Researchers found phosphorus and nitrogen concentrations in Big Creek to be higher downstream of C&H than from upstream, but not at statistically significant amounts when adjusting for stream flow variability.

"Concentrations in Big Creek were similar to other watersheds in this region with similar land use, suggesting limited impact of the CAFO on Big Creek at the present time," the report reads. "However, this does not preclude future impacts of agricultural and urban operations in the watershed."

PARTIAL BAN

The partial ban is for federally classified medium and large hog farms in the Buffalo National River's watershed. That's a slightly smaller watershed than the whole Buffalo River, which is 15 miles longer than the National River designation.

Farms are federally classified as small, medium or large.
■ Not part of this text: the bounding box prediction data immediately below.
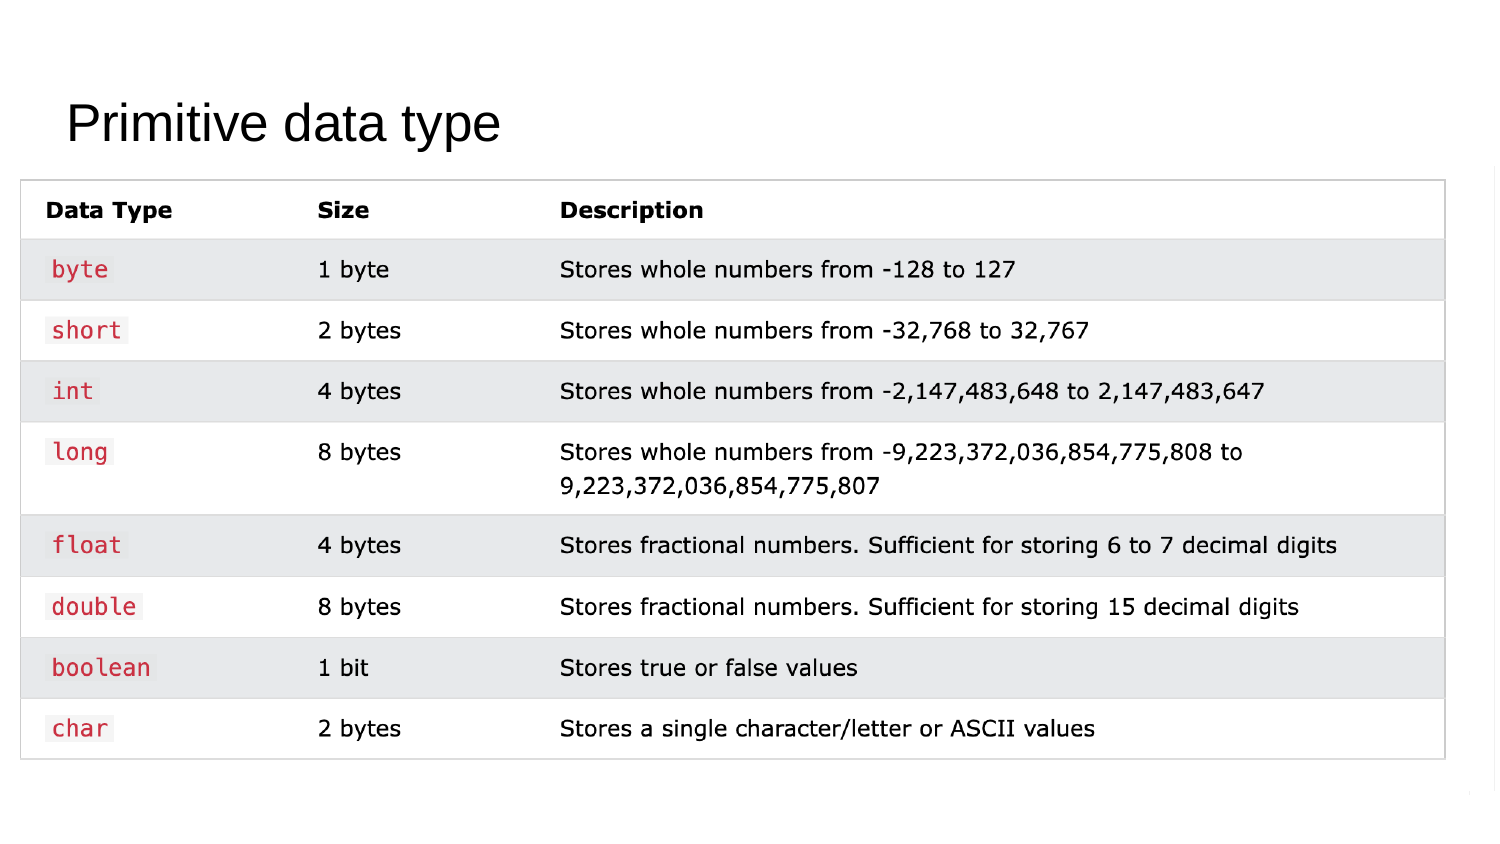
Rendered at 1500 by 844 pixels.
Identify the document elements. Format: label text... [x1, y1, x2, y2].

title Primitive data type [51, 72, 1449, 165]
picture [0, 166, 1500, 795]
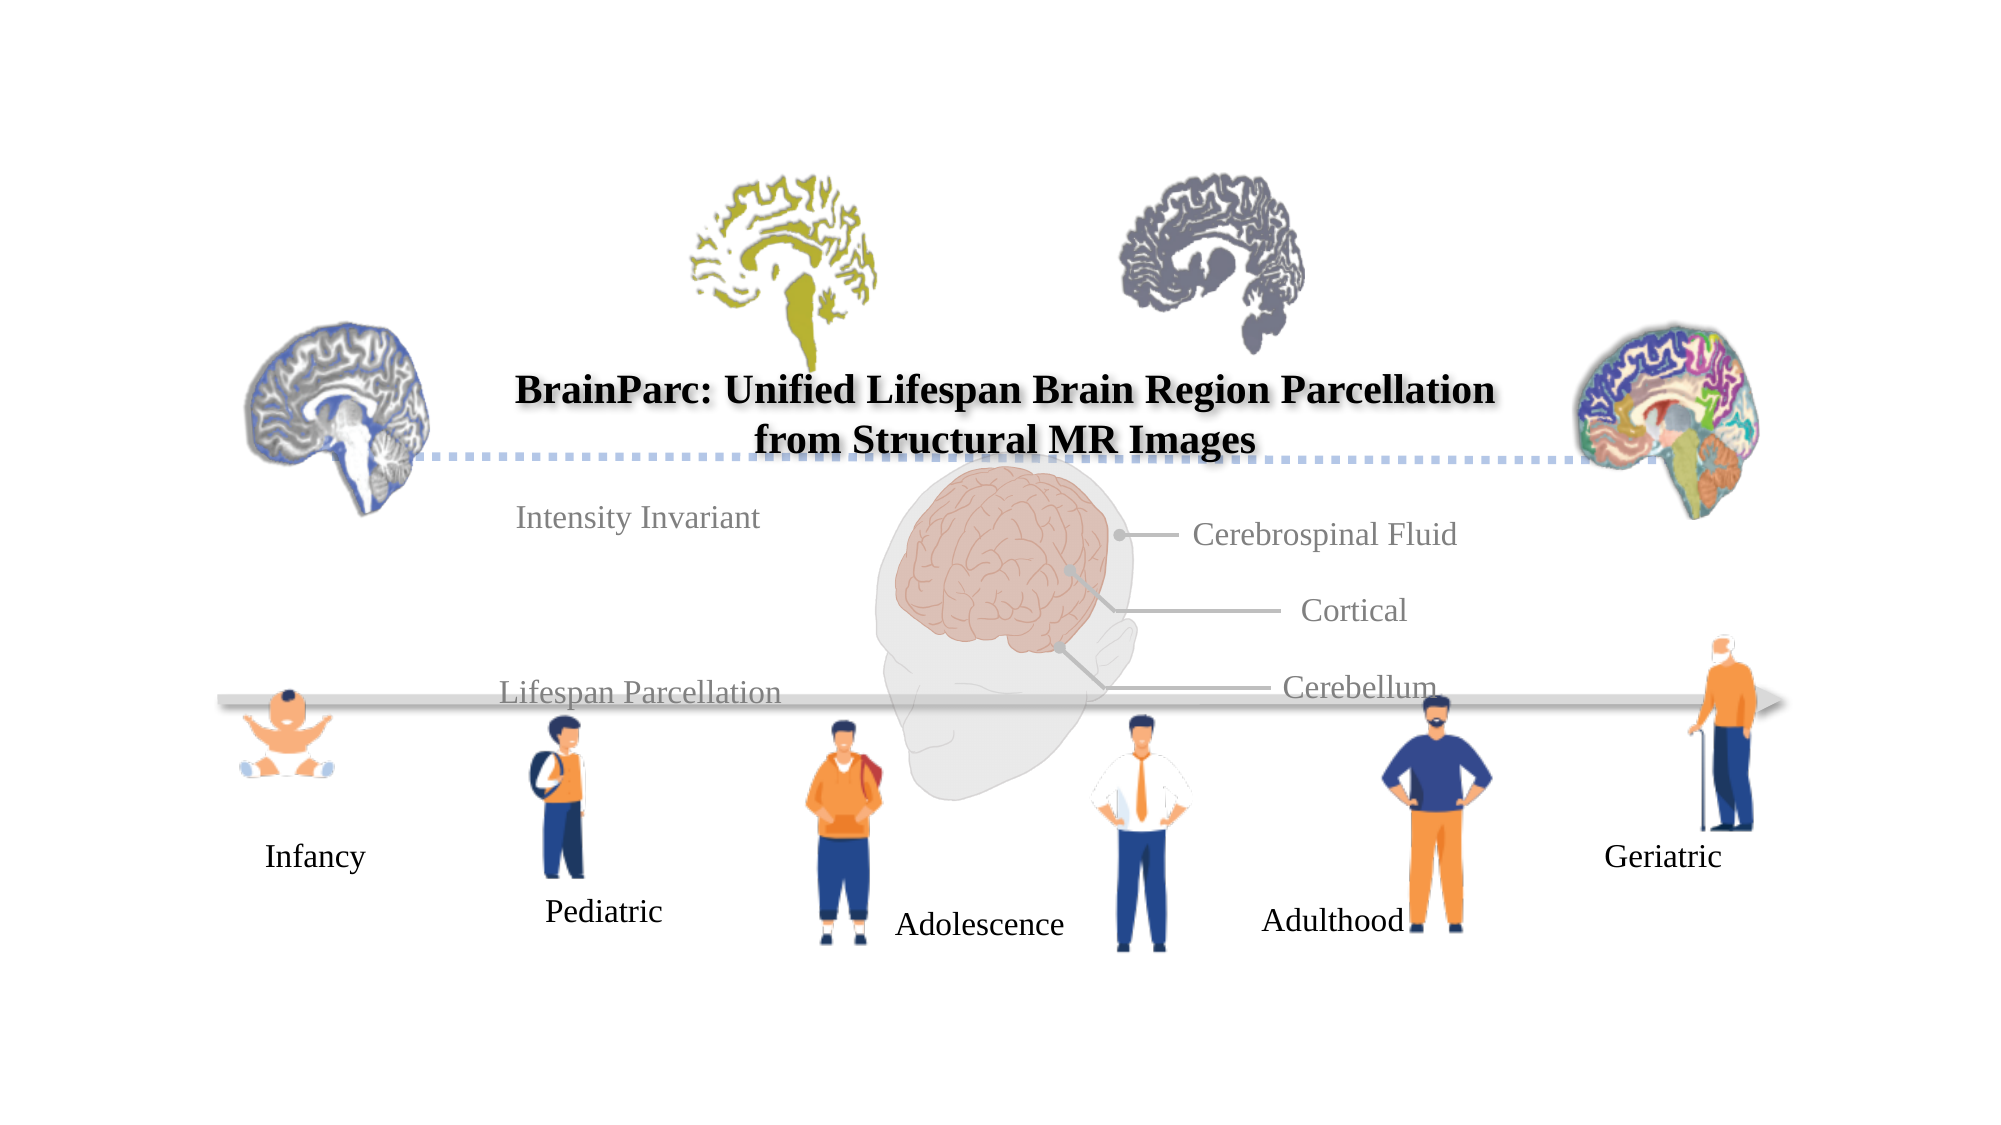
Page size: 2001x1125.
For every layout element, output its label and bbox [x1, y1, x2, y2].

text_box [217, 170, 1783, 955]
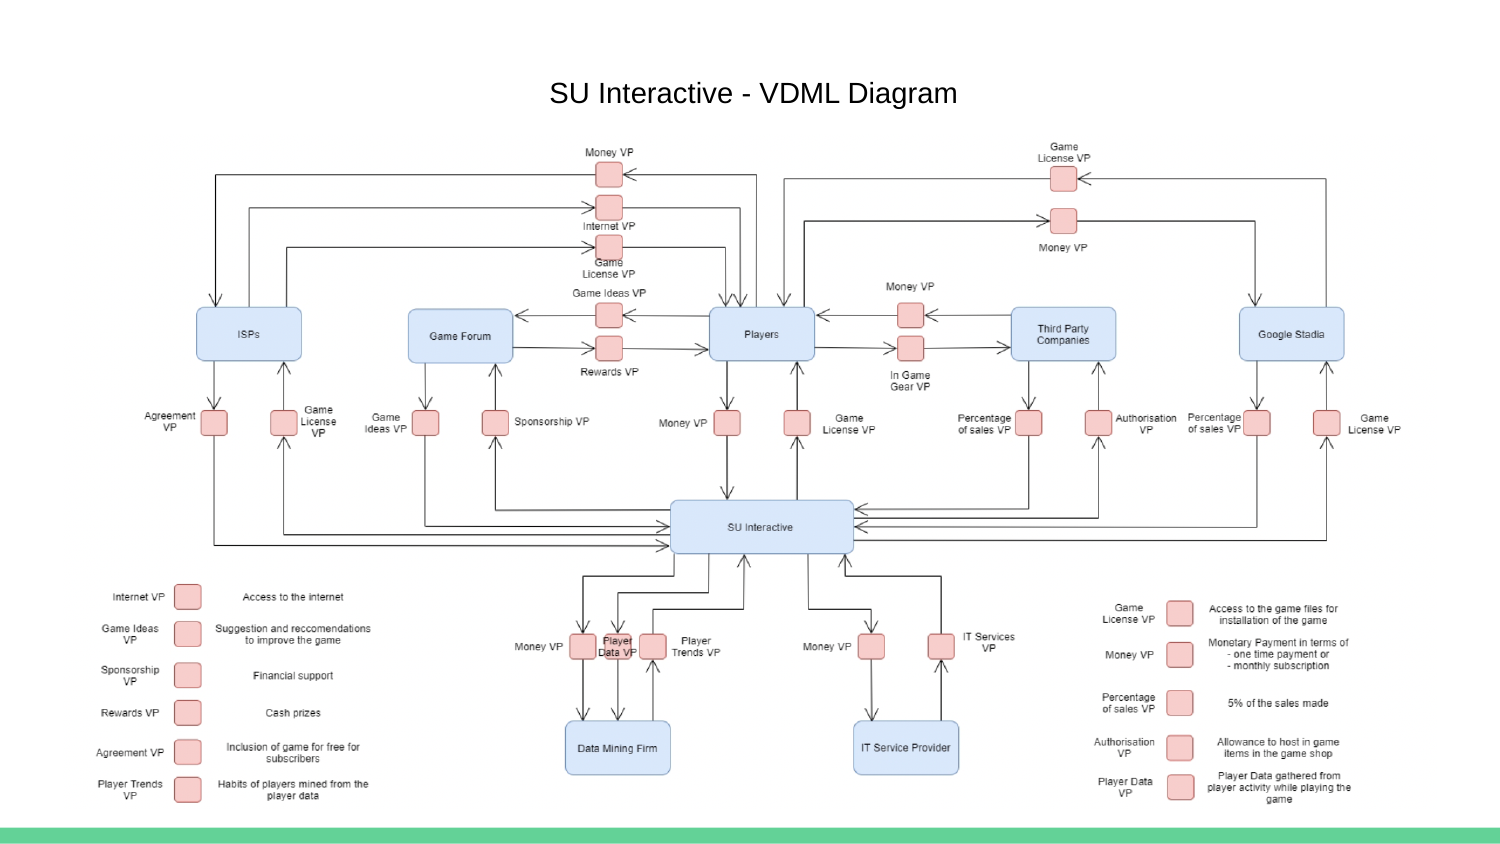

Medium hog farms are defined as having 750 or more swine of more than 55 pounds, or 3,000 or more swine of 55 pounds or less.

Some comments questioned whether the proposal, as written, would actually prevent hog farms as large as C&H from being constructed within the watershed.

Hog farms often have combinations of the two weight classes of pigs. The proposed ban does not explain how to calculate whether a hog farm meets the size threshold if combining the two weight classes of pigs.

Several comments questioned why the proposed ban would be limited to hog farms while other animal farms can cause pollution concerns, as well. Poultry farming in Northwest Arkansas has long been blamed for excess nutrients in the Illinois River in Oklahoma.

Many comments hit on the same themes: calling the C&H Hog Farms permit a mistake, arguing that the karst topography of the region is unsuitable for sizable hog farms, and/or supporting broader restrictions in the watershed. The suggested restrictions include prohibiting small hog farms, barring other types of concentrated animal-feeding operations, and preventing the transport of hog manure and spread of hog manure on land within the Buffalo River's watershed.

Not all comments were about the proposed ban on medium and large hog farms.

The proposal places the entirety of two regulations up for amendment. Those are Regulation 5, which governs liquid animal waste management systems that are not allowed to discharge waste, and Regulation 6, which governs federal wastewater permits that allow for discharge.

The department altered numerous provisions within Regulation 6. Some were superficial changes from "Regulation" to "Rule" or "Six" to "6," but some, commenters argued, appeared to change permit application requirements and review processes for facilities that aren't animal farms.